PARIS - Alors que la France et la Corée du Sud célèbrent le 120e anniversaire de l'établissement de leurs relations diplomatiques, le musée du Montparnasse (21 avenue du Maine, 75015) présente à partir du 26 octobre Frontières, une exposition réunissant 49 artistes coréens.
TURIN - La Galleria d'arte moderna de la capitale piémontaise inaugure sa vidéothèque le 27 octobre. Elle est riche de plus de 1400 vidéos d'artistes.
SUR ARTAUJOURDHUI.INFO
Cette semaine, ne manquez pas
Les peintres du rêve en Bretagne
BREST - Autour de Pont-Aven et de la personnalité de Gauguin, la Bretagne attire à la fin du XIXe siècle certains des artistes les plus novateurs d'Europe. Le musée de Brest a organisé autour de la thématique symboliste une exposition rassemblant des compagnons de route connus, comme Lucien Levy-Dhurmer, ou moins connus tels Edgar Maxence, Ary Renan et Alexandre Séon, tous marqués par le mysticisme et l'onirisme.

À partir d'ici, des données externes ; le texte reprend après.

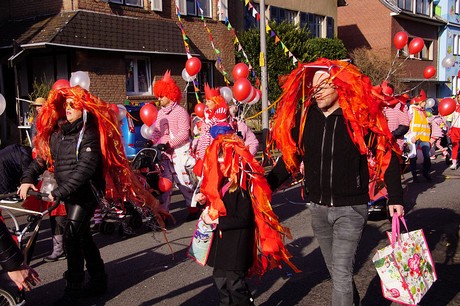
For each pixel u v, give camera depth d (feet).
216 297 14.71
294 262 17.79
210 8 63.10
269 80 62.13
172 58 57.16
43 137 14.46
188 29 59.62
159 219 17.12
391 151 10.84
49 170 14.89
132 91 53.36
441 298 14.29
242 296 11.16
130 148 38.27
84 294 14.62
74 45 45.57
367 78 10.98
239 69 26.76
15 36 48.32
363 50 89.30
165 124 23.44
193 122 29.96
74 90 13.69
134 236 21.53
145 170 21.24
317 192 10.94
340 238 10.73
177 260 18.20
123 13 52.39
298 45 66.28
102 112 13.97
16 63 46.96
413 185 33.86
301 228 22.50
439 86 119.03
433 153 46.93
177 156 23.44
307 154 11.06
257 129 56.65
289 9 78.84
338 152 10.59
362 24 106.42
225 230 11.00
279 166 11.78
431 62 115.34
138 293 15.06
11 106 52.90
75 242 13.66
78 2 48.37
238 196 10.98
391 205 10.90
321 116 10.95
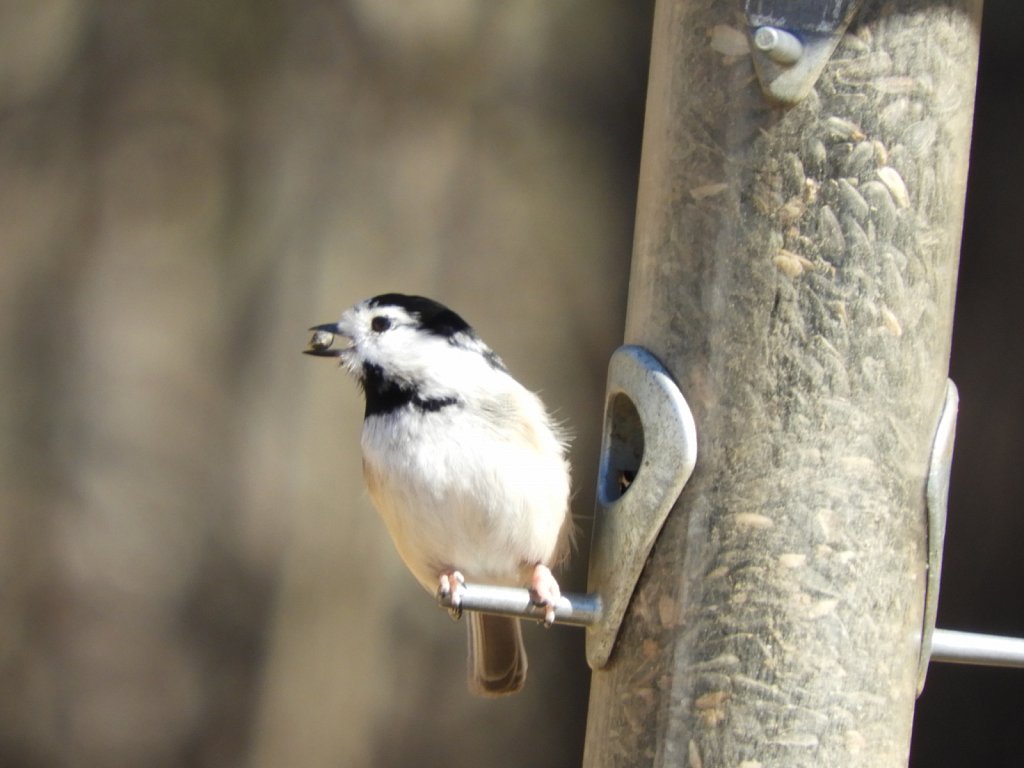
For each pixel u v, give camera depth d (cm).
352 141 1348
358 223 1329
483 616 674
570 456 1254
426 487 627
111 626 1270
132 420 1311
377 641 1260
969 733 1084
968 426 1121
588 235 1325
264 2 1390
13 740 1248
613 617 570
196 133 1366
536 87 1359
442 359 639
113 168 1360
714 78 575
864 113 562
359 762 1239
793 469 554
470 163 1339
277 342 1321
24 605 1271
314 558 1275
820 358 557
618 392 584
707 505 557
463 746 1241
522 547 632
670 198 583
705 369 564
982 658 580
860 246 561
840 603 552
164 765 1243
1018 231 1146
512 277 1313
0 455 1297
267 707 1252
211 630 1270
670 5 600
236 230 1344
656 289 582
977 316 1137
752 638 551
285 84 1368
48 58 1385
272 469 1297
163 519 1290
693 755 552
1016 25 1180
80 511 1292
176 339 1323
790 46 558
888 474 559
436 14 1375
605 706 576
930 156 569
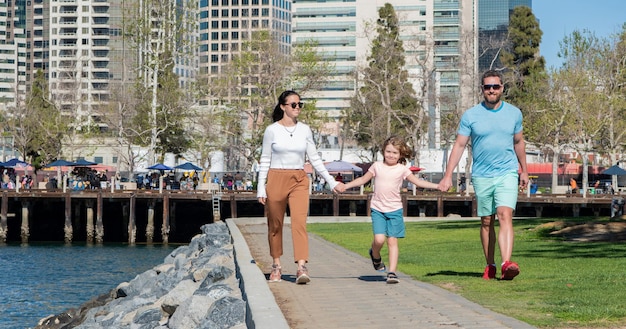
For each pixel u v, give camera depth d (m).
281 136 13.23
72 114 102.19
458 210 69.56
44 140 98.69
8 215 73.38
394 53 93.25
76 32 197.38
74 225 72.88
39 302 32.62
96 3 196.75
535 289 12.12
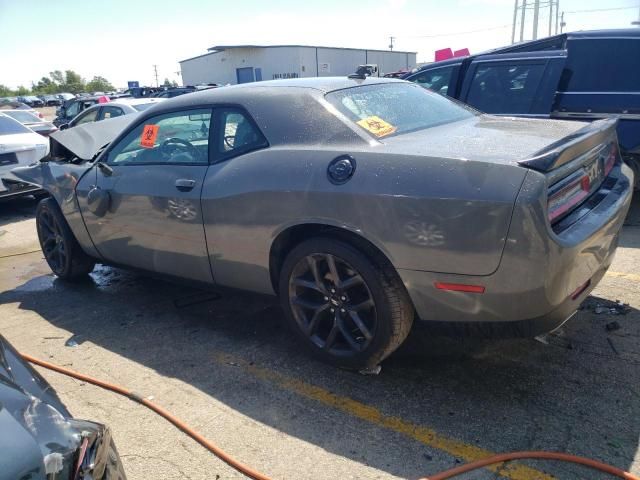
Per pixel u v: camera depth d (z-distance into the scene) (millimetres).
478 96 6266
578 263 2564
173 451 2629
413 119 3369
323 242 2961
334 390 3045
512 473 2338
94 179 4324
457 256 2533
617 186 3172
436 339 3490
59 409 1846
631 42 5480
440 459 2453
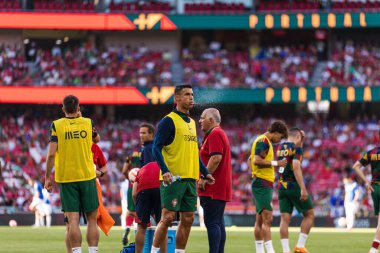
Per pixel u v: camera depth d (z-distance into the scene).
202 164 14.38
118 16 58.06
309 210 18.25
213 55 60.88
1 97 55.41
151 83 58.25
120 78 58.47
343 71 58.53
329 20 57.12
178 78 59.00
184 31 62.53
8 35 61.09
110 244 23.22
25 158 52.38
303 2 59.91
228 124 57.22
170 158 13.88
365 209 44.81
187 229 14.06
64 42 62.03
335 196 45.16
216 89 55.97
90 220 14.09
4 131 55.19
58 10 59.09
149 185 15.05
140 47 61.72
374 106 58.97
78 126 14.04
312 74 59.22
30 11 57.84
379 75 58.00
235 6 59.91
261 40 62.47
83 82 57.69
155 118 60.44
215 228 14.85
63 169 13.88
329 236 29.55
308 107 59.78
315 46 61.62
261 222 18.14
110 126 57.31
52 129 13.96
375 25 56.97
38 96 55.75
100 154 15.68
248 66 59.47
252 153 18.11
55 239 26.03
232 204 48.16
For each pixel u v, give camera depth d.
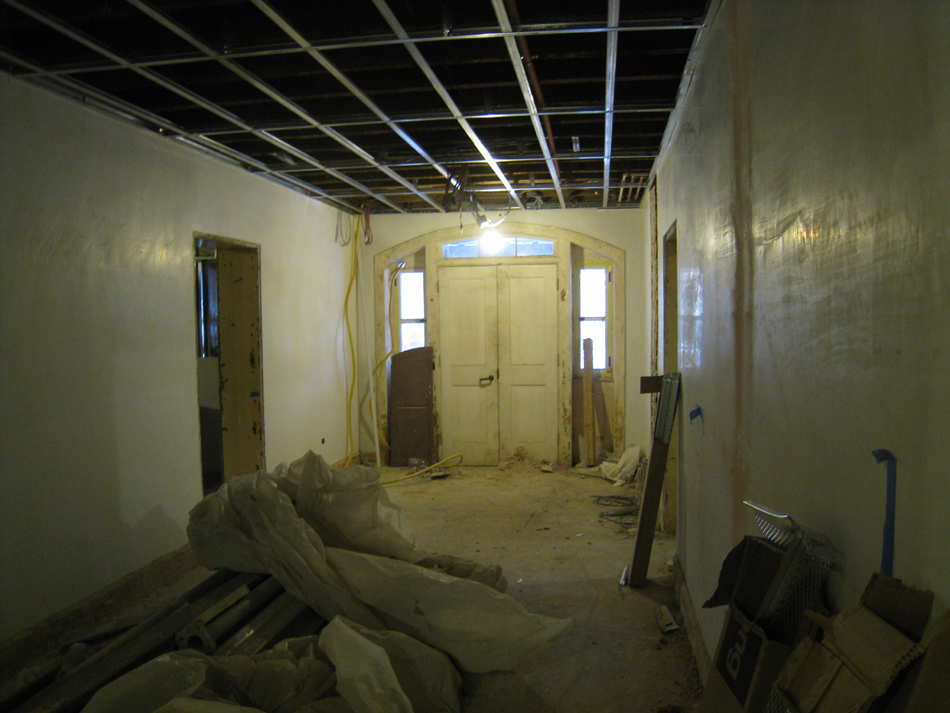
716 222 2.17
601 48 2.60
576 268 6.03
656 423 3.36
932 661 0.72
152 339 3.30
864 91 0.99
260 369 4.41
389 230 6.07
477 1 2.32
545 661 2.55
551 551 3.79
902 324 0.88
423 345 6.26
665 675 2.43
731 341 1.93
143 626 2.01
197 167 3.71
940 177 0.77
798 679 0.98
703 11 2.21
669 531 4.12
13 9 2.31
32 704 1.52
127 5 2.19
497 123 3.54
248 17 2.42
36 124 2.61
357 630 1.90
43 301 2.63
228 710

Cuba s'affiche / Collection José Lambert
LA LOUVIERE - Un voyage dans l'histoire cubaine par l'intermédiaire de 150 affiches : c'est à quoi invite la collection Lambert. Instrument essentiel de communication lors de la révolution castriste, l'affiche a su évoluer, passant de canons réalistes "soviétiques" à une explosion de couleurs rappelant… l'art pop américain.
25 sculptures pour une collection
PARIS - Le galeriste Jacques de Vos nous livre le fruit de plus de 25 ans de passion : 25 sculptures d'auteurs aussi divers que Hans Arp, Jean Lambert-Rucki et Alberto Giacometti. Avec deux personnalités à redécouvrir, toutes deux mortes dans la misère comme le veut le cliché de l'artiste maudit : le Hongrois Joseph Csaky et l'Italien Gio Colucci.